WHAT YOU ARE ASKED TO DO:
Rewrite all of the records below, substituting "view" for each "pose" and leaving everything else unchanged.

----------

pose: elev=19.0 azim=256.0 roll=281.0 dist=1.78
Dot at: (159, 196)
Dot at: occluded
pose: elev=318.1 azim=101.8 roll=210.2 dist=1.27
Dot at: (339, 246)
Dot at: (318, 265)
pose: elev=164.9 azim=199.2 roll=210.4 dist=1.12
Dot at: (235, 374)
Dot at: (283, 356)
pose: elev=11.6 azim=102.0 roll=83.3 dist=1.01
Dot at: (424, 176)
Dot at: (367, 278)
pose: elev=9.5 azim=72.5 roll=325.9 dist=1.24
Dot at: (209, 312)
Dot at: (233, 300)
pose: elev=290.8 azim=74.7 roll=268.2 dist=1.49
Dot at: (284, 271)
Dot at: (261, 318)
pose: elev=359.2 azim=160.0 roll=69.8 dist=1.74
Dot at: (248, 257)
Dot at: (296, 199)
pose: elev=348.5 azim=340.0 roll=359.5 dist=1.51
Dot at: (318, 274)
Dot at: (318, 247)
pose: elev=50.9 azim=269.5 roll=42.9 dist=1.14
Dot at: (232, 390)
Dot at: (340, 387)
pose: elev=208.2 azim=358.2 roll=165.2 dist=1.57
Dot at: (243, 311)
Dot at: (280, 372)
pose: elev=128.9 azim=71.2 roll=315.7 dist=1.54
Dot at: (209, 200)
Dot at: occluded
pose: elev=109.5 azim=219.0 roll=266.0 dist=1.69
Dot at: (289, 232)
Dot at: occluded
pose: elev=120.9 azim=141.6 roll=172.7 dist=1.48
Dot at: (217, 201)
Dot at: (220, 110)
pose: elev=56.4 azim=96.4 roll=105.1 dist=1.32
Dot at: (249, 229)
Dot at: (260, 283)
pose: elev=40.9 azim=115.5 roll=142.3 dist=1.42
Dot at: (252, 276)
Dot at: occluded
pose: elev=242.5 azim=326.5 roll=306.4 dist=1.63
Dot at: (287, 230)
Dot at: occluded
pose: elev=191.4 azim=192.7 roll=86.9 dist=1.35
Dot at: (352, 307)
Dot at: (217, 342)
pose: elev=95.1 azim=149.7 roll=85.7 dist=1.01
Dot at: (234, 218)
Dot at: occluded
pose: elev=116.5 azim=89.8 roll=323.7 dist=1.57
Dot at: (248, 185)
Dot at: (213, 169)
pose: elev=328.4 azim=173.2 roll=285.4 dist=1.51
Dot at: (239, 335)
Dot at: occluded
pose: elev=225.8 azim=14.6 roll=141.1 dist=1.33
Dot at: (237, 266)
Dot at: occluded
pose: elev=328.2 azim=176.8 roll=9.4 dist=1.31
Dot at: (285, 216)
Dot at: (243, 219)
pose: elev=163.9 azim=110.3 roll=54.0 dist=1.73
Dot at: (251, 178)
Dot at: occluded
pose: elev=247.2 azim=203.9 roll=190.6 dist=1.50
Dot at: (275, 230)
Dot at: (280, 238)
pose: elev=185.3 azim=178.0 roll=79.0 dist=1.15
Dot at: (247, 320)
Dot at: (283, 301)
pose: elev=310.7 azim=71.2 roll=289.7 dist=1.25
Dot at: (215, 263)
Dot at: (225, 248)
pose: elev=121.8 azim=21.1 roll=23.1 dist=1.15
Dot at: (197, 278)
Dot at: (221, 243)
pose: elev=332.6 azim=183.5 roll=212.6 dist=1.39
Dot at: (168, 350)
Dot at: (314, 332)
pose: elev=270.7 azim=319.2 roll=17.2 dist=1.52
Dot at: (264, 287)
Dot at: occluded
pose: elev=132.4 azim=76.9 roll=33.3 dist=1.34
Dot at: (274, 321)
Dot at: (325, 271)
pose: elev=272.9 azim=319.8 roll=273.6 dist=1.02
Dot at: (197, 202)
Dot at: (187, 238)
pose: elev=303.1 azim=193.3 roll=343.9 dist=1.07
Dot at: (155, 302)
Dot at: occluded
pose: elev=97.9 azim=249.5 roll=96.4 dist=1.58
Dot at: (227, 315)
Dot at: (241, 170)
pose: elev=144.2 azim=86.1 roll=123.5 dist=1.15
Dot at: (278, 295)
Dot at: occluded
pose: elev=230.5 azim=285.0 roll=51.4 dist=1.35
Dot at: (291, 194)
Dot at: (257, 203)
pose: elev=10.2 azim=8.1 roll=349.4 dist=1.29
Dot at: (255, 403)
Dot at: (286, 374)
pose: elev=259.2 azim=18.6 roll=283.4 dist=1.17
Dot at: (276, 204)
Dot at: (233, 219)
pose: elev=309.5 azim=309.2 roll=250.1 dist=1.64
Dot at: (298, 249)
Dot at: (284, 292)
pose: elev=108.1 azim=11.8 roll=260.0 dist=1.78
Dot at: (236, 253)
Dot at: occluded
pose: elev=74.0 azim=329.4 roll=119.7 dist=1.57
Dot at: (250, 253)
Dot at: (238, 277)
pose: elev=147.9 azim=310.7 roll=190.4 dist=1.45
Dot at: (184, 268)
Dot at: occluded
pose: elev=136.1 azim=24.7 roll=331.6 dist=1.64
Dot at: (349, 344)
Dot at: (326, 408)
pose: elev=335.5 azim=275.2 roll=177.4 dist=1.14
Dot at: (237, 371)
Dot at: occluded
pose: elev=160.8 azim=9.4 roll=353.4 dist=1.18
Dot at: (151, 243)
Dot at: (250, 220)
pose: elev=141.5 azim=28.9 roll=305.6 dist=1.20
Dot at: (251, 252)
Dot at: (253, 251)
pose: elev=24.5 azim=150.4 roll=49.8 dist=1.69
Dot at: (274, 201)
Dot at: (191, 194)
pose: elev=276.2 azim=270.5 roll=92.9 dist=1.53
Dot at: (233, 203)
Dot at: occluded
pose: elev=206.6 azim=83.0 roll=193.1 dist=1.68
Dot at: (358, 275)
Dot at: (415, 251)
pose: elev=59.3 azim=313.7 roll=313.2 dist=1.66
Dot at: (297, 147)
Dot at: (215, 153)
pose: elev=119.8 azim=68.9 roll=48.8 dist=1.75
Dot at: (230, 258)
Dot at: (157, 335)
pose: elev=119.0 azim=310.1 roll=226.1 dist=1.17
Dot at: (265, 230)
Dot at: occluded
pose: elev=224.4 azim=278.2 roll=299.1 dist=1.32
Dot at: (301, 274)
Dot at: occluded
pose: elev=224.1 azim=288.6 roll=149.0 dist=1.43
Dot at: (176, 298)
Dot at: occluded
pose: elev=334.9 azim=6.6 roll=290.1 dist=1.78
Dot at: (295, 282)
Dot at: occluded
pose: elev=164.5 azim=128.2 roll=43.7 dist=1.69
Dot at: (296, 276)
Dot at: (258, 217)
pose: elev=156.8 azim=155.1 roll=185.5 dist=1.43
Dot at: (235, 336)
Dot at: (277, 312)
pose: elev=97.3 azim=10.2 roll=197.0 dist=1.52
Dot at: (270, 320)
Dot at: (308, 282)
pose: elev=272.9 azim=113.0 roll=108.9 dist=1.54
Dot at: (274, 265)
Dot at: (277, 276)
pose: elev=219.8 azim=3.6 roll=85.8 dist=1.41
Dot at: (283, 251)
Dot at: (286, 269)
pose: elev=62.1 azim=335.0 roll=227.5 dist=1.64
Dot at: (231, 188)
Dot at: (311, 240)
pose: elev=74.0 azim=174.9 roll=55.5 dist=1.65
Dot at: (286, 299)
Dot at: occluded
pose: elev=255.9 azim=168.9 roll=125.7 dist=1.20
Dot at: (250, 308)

----------

THE SOLUTION:
view: elev=19.0 azim=256.0 roll=281.0 dist=1.78
Dot at: (159, 196)
Dot at: occluded
view: elev=318.1 azim=101.8 roll=210.2 dist=1.27
Dot at: (339, 246)
Dot at: (318, 265)
view: elev=164.9 azim=199.2 roll=210.4 dist=1.12
Dot at: (235, 374)
Dot at: (283, 356)
view: elev=11.6 azim=102.0 roll=83.3 dist=1.01
Dot at: (424, 176)
Dot at: (367, 278)
view: elev=9.5 azim=72.5 roll=325.9 dist=1.24
Dot at: (209, 312)
Dot at: (233, 300)
view: elev=290.8 azim=74.7 roll=268.2 dist=1.49
Dot at: (284, 271)
Dot at: (261, 318)
view: elev=359.2 azim=160.0 roll=69.8 dist=1.74
Dot at: (248, 257)
Dot at: (296, 199)
view: elev=348.5 azim=340.0 roll=359.5 dist=1.51
Dot at: (318, 274)
Dot at: (318, 247)
view: elev=50.9 azim=269.5 roll=42.9 dist=1.14
Dot at: (232, 390)
Dot at: (340, 387)
view: elev=208.2 azim=358.2 roll=165.2 dist=1.57
Dot at: (243, 311)
Dot at: (280, 372)
view: elev=128.9 azim=71.2 roll=315.7 dist=1.54
Dot at: (209, 200)
Dot at: occluded
view: elev=109.5 azim=219.0 roll=266.0 dist=1.69
Dot at: (289, 232)
Dot at: occluded
view: elev=120.9 azim=141.6 roll=172.7 dist=1.48
Dot at: (217, 201)
Dot at: (220, 110)
view: elev=56.4 azim=96.4 roll=105.1 dist=1.32
Dot at: (249, 229)
Dot at: (260, 283)
view: elev=40.9 azim=115.5 roll=142.3 dist=1.42
Dot at: (252, 276)
Dot at: occluded
view: elev=242.5 azim=326.5 roll=306.4 dist=1.63
Dot at: (287, 230)
Dot at: occluded
view: elev=191.4 azim=192.7 roll=86.9 dist=1.35
Dot at: (352, 307)
Dot at: (217, 342)
view: elev=95.1 azim=149.7 roll=85.7 dist=1.01
Dot at: (234, 218)
Dot at: occluded
view: elev=116.5 azim=89.8 roll=323.7 dist=1.57
Dot at: (248, 185)
Dot at: (213, 169)
view: elev=328.4 azim=173.2 roll=285.4 dist=1.51
Dot at: (239, 335)
Dot at: occluded
view: elev=225.8 azim=14.6 roll=141.1 dist=1.33
Dot at: (237, 266)
Dot at: occluded
view: elev=328.2 azim=176.8 roll=9.4 dist=1.31
Dot at: (285, 216)
Dot at: (243, 219)
view: elev=163.9 azim=110.3 roll=54.0 dist=1.73
Dot at: (251, 178)
Dot at: occluded
view: elev=247.2 azim=203.9 roll=190.6 dist=1.50
Dot at: (275, 230)
Dot at: (280, 238)
view: elev=185.3 azim=178.0 roll=79.0 dist=1.15
Dot at: (247, 320)
Dot at: (283, 301)
view: elev=310.7 azim=71.2 roll=289.7 dist=1.25
Dot at: (215, 263)
Dot at: (225, 248)
view: elev=121.8 azim=21.1 roll=23.1 dist=1.15
Dot at: (197, 278)
Dot at: (221, 243)
view: elev=332.6 azim=183.5 roll=212.6 dist=1.39
Dot at: (168, 350)
Dot at: (314, 332)
view: elev=270.7 azim=319.2 roll=17.2 dist=1.52
Dot at: (264, 287)
Dot at: occluded
view: elev=132.4 azim=76.9 roll=33.3 dist=1.34
Dot at: (274, 321)
Dot at: (325, 271)
view: elev=272.9 azim=319.8 roll=273.6 dist=1.02
Dot at: (197, 202)
Dot at: (187, 238)
view: elev=303.1 azim=193.3 roll=343.9 dist=1.07
Dot at: (155, 302)
Dot at: occluded
view: elev=97.9 azim=249.5 roll=96.4 dist=1.58
Dot at: (227, 315)
Dot at: (241, 170)
view: elev=144.2 azim=86.1 roll=123.5 dist=1.15
Dot at: (278, 295)
Dot at: occluded
view: elev=230.5 azim=285.0 roll=51.4 dist=1.35
Dot at: (291, 194)
Dot at: (257, 203)
view: elev=10.2 azim=8.1 roll=349.4 dist=1.29
Dot at: (255, 403)
Dot at: (286, 374)
view: elev=259.2 azim=18.6 roll=283.4 dist=1.17
Dot at: (276, 204)
Dot at: (233, 219)
view: elev=309.5 azim=309.2 roll=250.1 dist=1.64
Dot at: (298, 249)
Dot at: (284, 292)
view: elev=108.1 azim=11.8 roll=260.0 dist=1.78
Dot at: (236, 253)
Dot at: occluded
view: elev=74.0 azim=329.4 roll=119.7 dist=1.57
Dot at: (250, 253)
Dot at: (238, 277)
view: elev=147.9 azim=310.7 roll=190.4 dist=1.45
Dot at: (184, 268)
Dot at: occluded
view: elev=136.1 azim=24.7 roll=331.6 dist=1.64
Dot at: (349, 344)
Dot at: (326, 408)
view: elev=335.5 azim=275.2 roll=177.4 dist=1.14
Dot at: (237, 371)
Dot at: occluded
view: elev=160.8 azim=9.4 roll=353.4 dist=1.18
Dot at: (151, 243)
Dot at: (250, 220)
view: elev=141.5 azim=28.9 roll=305.6 dist=1.20
Dot at: (251, 252)
Dot at: (253, 251)
view: elev=24.5 azim=150.4 roll=49.8 dist=1.69
Dot at: (274, 201)
Dot at: (191, 194)
view: elev=276.2 azim=270.5 roll=92.9 dist=1.53
Dot at: (233, 203)
Dot at: occluded
view: elev=206.6 azim=83.0 roll=193.1 dist=1.68
Dot at: (358, 275)
Dot at: (415, 251)
view: elev=59.3 azim=313.7 roll=313.2 dist=1.66
Dot at: (297, 147)
Dot at: (215, 153)
view: elev=119.8 azim=68.9 roll=48.8 dist=1.75
Dot at: (230, 258)
Dot at: (157, 335)
view: elev=119.0 azim=310.1 roll=226.1 dist=1.17
Dot at: (265, 230)
Dot at: occluded
view: elev=224.4 azim=278.2 roll=299.1 dist=1.32
Dot at: (301, 274)
Dot at: occluded
view: elev=224.1 azim=288.6 roll=149.0 dist=1.43
Dot at: (176, 298)
Dot at: occluded
view: elev=334.9 azim=6.6 roll=290.1 dist=1.78
Dot at: (295, 282)
Dot at: occluded
view: elev=164.5 azim=128.2 roll=43.7 dist=1.69
Dot at: (296, 276)
Dot at: (258, 217)
view: elev=156.8 azim=155.1 roll=185.5 dist=1.43
Dot at: (235, 336)
Dot at: (277, 312)
view: elev=97.3 azim=10.2 roll=197.0 dist=1.52
Dot at: (270, 320)
Dot at: (308, 282)
view: elev=272.9 azim=113.0 roll=108.9 dist=1.54
Dot at: (274, 265)
Dot at: (277, 276)
view: elev=219.8 azim=3.6 roll=85.8 dist=1.41
Dot at: (283, 251)
Dot at: (286, 269)
view: elev=62.1 azim=335.0 roll=227.5 dist=1.64
Dot at: (231, 188)
Dot at: (311, 240)
view: elev=74.0 azim=174.9 roll=55.5 dist=1.65
Dot at: (286, 299)
Dot at: occluded
view: elev=255.9 azim=168.9 roll=125.7 dist=1.20
Dot at: (250, 308)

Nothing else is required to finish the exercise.